Task ▸
Please extract the lines in the records from the one containing "uma amiga para" through the one containing "vivo respirando fundo.", inclusive, and copy them unchanged.

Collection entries

----------------

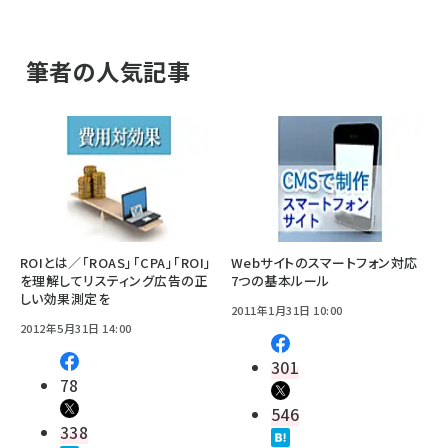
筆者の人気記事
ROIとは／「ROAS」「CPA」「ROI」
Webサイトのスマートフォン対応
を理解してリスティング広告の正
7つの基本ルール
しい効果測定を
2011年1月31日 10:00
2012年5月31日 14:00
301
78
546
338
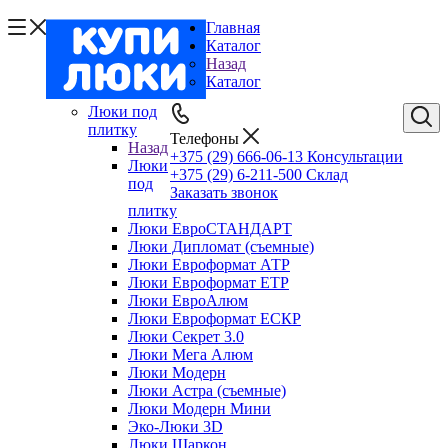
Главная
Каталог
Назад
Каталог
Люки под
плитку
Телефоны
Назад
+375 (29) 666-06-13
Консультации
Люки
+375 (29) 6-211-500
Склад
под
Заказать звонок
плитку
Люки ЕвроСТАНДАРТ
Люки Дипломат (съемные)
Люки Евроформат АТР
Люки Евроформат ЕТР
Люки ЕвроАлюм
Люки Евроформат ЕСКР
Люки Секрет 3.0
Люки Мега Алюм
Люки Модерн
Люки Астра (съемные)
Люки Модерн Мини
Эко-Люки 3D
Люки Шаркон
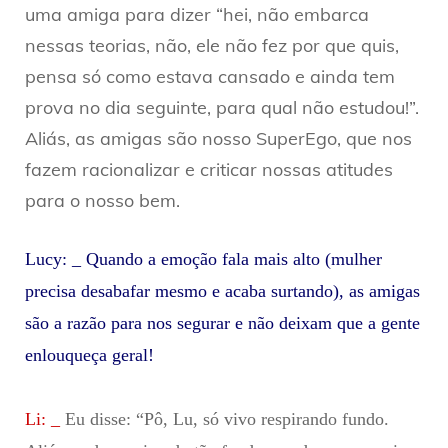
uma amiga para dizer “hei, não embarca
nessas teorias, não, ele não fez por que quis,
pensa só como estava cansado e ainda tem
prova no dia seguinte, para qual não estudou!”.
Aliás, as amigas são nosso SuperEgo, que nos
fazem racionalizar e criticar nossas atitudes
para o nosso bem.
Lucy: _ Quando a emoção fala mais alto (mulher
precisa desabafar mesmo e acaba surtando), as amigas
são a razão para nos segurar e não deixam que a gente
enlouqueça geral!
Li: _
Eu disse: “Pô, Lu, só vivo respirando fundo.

----------------

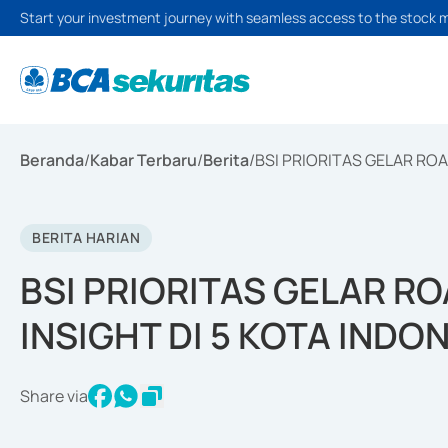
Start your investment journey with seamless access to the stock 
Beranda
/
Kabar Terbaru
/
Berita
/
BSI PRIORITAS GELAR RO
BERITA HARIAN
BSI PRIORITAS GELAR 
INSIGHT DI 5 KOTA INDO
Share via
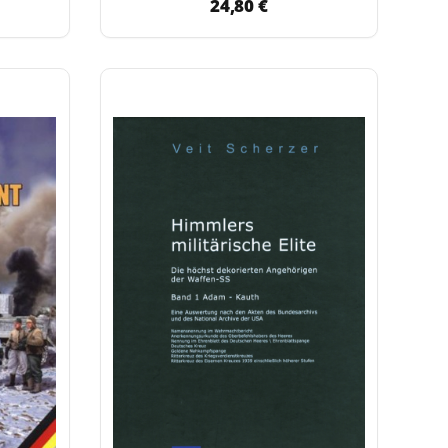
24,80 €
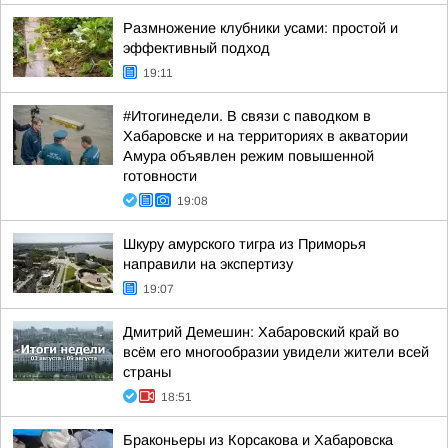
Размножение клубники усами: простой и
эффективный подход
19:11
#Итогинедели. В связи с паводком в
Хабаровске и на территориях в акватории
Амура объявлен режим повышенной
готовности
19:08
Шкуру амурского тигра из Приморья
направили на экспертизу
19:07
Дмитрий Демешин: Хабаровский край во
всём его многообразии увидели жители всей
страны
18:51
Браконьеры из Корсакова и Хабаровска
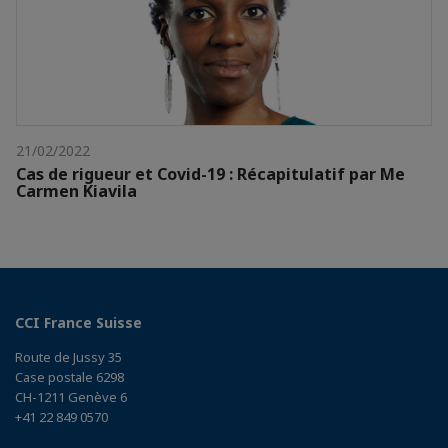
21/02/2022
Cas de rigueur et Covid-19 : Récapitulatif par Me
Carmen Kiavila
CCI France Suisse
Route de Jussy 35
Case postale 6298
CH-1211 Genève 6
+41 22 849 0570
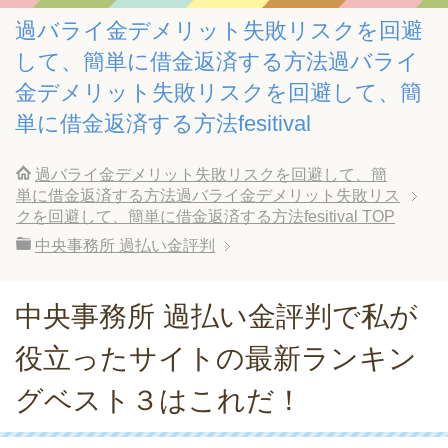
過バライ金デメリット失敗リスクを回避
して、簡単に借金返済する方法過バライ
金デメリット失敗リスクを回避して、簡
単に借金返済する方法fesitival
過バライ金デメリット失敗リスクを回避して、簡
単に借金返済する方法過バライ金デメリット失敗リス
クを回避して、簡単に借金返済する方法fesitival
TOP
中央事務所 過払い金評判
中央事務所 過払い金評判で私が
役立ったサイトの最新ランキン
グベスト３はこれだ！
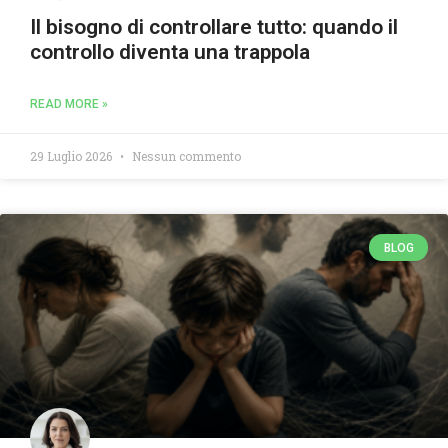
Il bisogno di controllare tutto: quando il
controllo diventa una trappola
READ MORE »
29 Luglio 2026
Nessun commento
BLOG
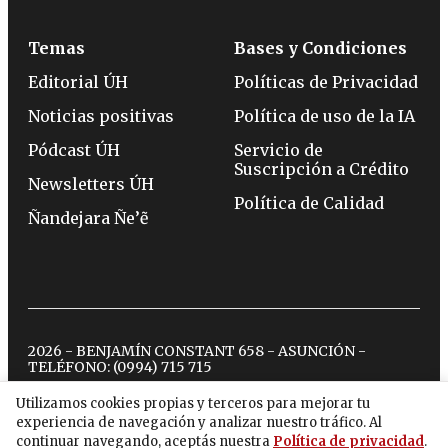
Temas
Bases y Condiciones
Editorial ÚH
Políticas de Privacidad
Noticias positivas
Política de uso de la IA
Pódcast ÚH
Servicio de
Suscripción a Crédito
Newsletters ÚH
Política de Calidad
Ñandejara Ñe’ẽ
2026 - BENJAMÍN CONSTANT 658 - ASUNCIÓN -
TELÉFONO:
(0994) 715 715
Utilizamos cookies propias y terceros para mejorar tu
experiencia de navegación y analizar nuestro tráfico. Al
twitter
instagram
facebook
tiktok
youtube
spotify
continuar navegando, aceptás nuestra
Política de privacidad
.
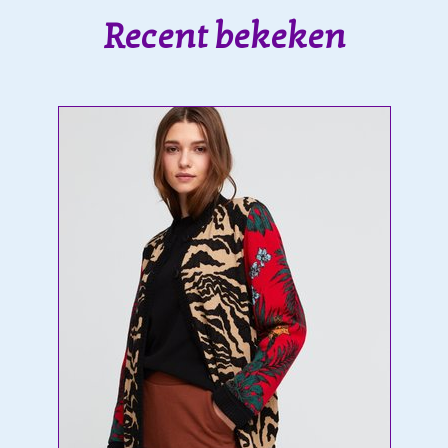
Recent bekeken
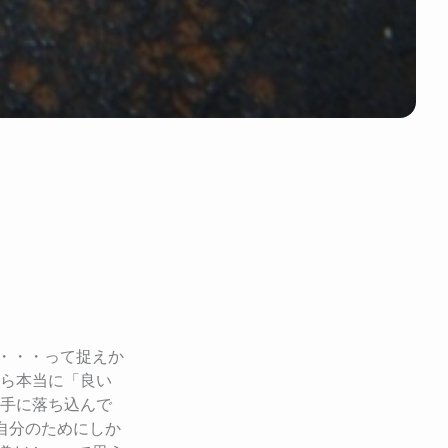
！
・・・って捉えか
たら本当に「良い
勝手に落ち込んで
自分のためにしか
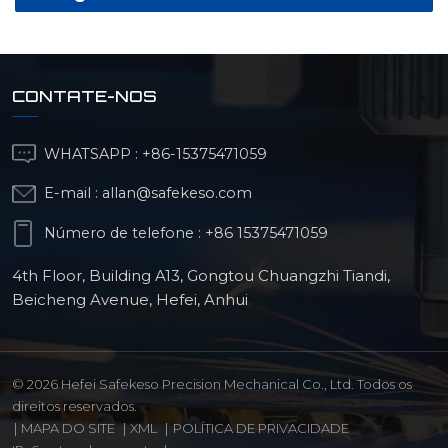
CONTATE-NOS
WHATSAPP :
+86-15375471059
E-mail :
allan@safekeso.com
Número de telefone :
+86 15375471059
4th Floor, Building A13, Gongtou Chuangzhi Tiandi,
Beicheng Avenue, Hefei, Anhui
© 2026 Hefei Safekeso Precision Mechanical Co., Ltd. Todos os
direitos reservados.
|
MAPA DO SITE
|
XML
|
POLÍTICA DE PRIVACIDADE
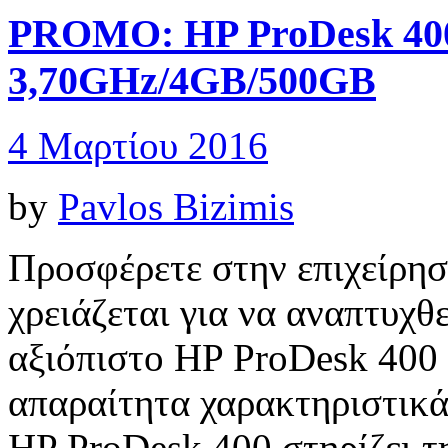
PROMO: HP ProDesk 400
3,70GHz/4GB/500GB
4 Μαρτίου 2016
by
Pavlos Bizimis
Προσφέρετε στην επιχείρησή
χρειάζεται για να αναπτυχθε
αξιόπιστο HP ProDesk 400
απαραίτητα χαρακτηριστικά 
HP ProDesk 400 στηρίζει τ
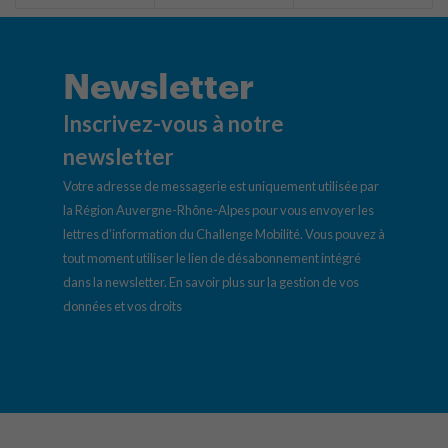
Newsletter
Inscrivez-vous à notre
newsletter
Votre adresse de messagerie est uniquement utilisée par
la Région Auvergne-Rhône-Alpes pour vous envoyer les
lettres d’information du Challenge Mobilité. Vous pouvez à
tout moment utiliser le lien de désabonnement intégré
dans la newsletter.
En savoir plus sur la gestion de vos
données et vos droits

----------------

Response area ▸
uma amiga para dizer “hei, não embarca
nessas teorias, não, ele não fez por que quis,
pensa só como estava cansado e ainda tem
prova no dia seguinte, para qual não estudou!”.
Aliás, as amigas são nosso SuperEgo, que nos
fazem racionalizar e criticar nossas atitudes
para o nosso bem.
Lucy: _ Quando a emoção fala mais alto (mulher
precisa desabafar mesmo e acaba surtando), as amigas
são a razão para nos segurar e não deixam que a gente
enlouqueça geral!
Li: _
Eu disse: “Pô, Lu, só vivo respirando fundo.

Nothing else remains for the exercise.